Makarius, the author of the answer above, also gave a detailed explanation of why CPS has bad performance properties.
At first approximation, there is a difference in "locality" of memory access, when a program just runs forward on the heap in CPS style, instead of the traditional growing and shrinking of the stack.
However, it's not clear to me why continuation-passing-style implementations need to use the heap in the sense of using the abstraction provided by malloc and free and not some other kind of allocator.
My understanding is that the malloc/free abstraction is maximally flexible in the sense that no constraints at all are imposed on the lifetime of different fragments of memory, as opposed to the stack which is strictly FIFO.
I'm wondering whether all that flexibility is really necessary though, or if more efficient implementations of CPS are possible.

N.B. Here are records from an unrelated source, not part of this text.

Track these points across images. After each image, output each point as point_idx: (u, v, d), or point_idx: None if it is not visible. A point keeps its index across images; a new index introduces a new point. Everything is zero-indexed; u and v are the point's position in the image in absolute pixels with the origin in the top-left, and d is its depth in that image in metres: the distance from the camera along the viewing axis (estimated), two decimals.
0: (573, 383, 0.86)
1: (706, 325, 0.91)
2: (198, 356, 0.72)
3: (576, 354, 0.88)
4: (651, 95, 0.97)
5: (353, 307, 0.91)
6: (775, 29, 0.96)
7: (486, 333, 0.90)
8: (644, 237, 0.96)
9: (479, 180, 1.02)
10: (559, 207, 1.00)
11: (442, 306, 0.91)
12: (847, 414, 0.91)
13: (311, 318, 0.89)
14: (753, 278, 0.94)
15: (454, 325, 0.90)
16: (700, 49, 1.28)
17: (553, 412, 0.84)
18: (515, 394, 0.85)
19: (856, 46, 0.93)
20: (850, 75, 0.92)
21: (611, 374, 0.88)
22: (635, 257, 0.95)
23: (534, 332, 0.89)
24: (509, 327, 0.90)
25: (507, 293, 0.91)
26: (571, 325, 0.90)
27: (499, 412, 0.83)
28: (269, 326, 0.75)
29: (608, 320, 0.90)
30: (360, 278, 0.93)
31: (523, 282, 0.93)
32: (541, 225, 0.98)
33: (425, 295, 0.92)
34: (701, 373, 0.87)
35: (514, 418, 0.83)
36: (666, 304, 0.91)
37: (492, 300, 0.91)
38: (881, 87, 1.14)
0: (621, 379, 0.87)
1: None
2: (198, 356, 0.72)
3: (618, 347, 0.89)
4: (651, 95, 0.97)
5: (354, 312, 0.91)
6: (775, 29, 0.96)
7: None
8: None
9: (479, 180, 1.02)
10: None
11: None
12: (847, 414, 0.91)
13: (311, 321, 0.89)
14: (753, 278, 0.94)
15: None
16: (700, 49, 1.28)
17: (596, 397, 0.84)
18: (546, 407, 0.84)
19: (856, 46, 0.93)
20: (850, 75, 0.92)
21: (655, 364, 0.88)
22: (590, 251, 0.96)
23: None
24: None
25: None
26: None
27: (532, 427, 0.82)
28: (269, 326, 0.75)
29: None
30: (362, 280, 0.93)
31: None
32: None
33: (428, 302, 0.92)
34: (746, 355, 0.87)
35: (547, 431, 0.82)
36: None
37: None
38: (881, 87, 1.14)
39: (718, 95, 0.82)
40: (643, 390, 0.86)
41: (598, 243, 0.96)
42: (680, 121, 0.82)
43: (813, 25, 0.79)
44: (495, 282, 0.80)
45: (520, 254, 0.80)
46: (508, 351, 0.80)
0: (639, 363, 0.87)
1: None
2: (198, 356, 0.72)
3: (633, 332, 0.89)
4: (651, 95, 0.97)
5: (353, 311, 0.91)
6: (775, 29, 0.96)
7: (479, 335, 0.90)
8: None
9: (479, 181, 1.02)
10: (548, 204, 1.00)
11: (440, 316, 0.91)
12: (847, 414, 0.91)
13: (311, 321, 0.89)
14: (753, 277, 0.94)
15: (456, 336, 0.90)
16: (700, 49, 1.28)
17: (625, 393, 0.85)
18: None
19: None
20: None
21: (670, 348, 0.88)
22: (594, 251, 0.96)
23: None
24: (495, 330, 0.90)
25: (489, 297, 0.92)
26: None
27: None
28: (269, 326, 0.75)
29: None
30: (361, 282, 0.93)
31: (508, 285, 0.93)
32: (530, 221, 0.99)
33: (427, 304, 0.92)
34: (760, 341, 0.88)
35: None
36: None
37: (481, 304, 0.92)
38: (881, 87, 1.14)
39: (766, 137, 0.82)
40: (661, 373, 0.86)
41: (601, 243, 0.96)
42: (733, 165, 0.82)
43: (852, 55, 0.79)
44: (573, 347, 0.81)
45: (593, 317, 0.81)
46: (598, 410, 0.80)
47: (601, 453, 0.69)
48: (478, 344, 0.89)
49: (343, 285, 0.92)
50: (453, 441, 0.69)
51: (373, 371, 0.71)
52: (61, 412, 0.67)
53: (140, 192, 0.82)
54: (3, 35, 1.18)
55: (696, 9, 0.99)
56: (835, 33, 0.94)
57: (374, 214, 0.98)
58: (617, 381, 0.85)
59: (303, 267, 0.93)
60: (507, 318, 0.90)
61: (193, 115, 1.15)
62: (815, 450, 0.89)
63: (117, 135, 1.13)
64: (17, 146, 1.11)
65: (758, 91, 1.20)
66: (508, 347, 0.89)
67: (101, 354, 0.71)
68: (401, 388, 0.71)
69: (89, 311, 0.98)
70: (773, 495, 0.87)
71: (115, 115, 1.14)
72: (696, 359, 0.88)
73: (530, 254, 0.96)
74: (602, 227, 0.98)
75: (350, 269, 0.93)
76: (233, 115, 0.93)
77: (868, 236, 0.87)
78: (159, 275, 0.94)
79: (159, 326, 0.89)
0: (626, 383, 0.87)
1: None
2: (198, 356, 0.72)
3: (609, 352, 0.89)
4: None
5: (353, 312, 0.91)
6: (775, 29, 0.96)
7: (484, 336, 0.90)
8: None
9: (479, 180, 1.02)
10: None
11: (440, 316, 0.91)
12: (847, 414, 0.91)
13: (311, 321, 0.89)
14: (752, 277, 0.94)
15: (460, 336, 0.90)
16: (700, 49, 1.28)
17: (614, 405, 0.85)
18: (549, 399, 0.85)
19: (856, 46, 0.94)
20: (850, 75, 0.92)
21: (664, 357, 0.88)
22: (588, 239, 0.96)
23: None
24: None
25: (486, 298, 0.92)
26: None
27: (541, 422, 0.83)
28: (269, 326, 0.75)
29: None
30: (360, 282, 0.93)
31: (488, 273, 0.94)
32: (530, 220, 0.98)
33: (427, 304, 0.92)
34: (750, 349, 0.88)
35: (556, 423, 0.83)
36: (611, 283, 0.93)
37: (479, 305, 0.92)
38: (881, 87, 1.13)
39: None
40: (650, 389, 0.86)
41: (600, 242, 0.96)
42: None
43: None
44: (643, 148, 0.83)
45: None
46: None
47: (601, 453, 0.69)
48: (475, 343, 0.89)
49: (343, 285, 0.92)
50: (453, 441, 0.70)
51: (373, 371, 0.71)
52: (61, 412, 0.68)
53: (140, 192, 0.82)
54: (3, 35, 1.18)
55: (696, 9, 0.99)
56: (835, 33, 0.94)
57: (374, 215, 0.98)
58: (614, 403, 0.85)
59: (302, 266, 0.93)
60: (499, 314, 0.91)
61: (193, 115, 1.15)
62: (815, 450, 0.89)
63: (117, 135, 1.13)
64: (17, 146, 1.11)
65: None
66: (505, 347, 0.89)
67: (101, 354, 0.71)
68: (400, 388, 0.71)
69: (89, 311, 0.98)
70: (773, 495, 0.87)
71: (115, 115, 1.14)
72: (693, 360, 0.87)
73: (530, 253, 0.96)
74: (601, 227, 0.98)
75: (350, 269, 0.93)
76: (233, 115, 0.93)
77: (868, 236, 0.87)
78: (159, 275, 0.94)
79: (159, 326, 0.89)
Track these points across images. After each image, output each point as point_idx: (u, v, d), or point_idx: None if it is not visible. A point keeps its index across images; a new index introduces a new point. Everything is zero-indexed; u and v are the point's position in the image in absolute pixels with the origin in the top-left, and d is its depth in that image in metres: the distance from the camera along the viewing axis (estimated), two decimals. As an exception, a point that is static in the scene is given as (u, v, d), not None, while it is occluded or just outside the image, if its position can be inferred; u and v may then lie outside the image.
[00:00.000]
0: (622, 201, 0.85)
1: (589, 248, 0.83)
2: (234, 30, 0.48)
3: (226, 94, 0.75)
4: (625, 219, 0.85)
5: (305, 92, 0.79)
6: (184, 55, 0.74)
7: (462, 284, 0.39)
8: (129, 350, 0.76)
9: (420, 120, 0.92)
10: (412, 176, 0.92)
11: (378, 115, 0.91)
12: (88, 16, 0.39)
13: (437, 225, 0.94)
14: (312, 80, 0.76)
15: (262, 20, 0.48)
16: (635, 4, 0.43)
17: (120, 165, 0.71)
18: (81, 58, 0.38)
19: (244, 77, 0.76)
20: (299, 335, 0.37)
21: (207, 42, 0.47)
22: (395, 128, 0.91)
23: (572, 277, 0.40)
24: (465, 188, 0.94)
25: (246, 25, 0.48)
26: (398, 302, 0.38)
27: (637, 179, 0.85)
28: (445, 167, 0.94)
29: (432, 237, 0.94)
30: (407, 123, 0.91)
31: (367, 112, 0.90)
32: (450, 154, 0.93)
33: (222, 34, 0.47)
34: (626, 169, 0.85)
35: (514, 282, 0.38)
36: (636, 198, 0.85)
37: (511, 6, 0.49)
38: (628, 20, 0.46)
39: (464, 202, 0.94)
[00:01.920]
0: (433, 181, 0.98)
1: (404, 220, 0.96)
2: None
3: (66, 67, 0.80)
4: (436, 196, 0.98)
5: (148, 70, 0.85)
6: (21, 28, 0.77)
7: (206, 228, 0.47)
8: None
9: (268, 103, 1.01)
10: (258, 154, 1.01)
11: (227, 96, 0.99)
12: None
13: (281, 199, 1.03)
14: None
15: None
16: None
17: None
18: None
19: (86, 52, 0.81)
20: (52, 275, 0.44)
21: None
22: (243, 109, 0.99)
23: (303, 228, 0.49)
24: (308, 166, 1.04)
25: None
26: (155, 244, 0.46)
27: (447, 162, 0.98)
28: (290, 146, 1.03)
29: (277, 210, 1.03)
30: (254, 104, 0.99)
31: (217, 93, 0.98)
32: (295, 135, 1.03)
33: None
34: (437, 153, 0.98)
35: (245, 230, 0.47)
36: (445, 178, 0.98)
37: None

As a quick straw man, if we took an ordinary language without continuations like Python or C, and translated it to CPS (in an extension of the language with continuations), then we could implement that subset of the expanded language using a stack.
In other words, a CPS-y language or intermediate language that doesn't use its newfound powers in exotic ways should theoretically be able to be treated like a non-CPS language.
This makes me wonder whether there are efficient strategies for implementation CPS-y languages.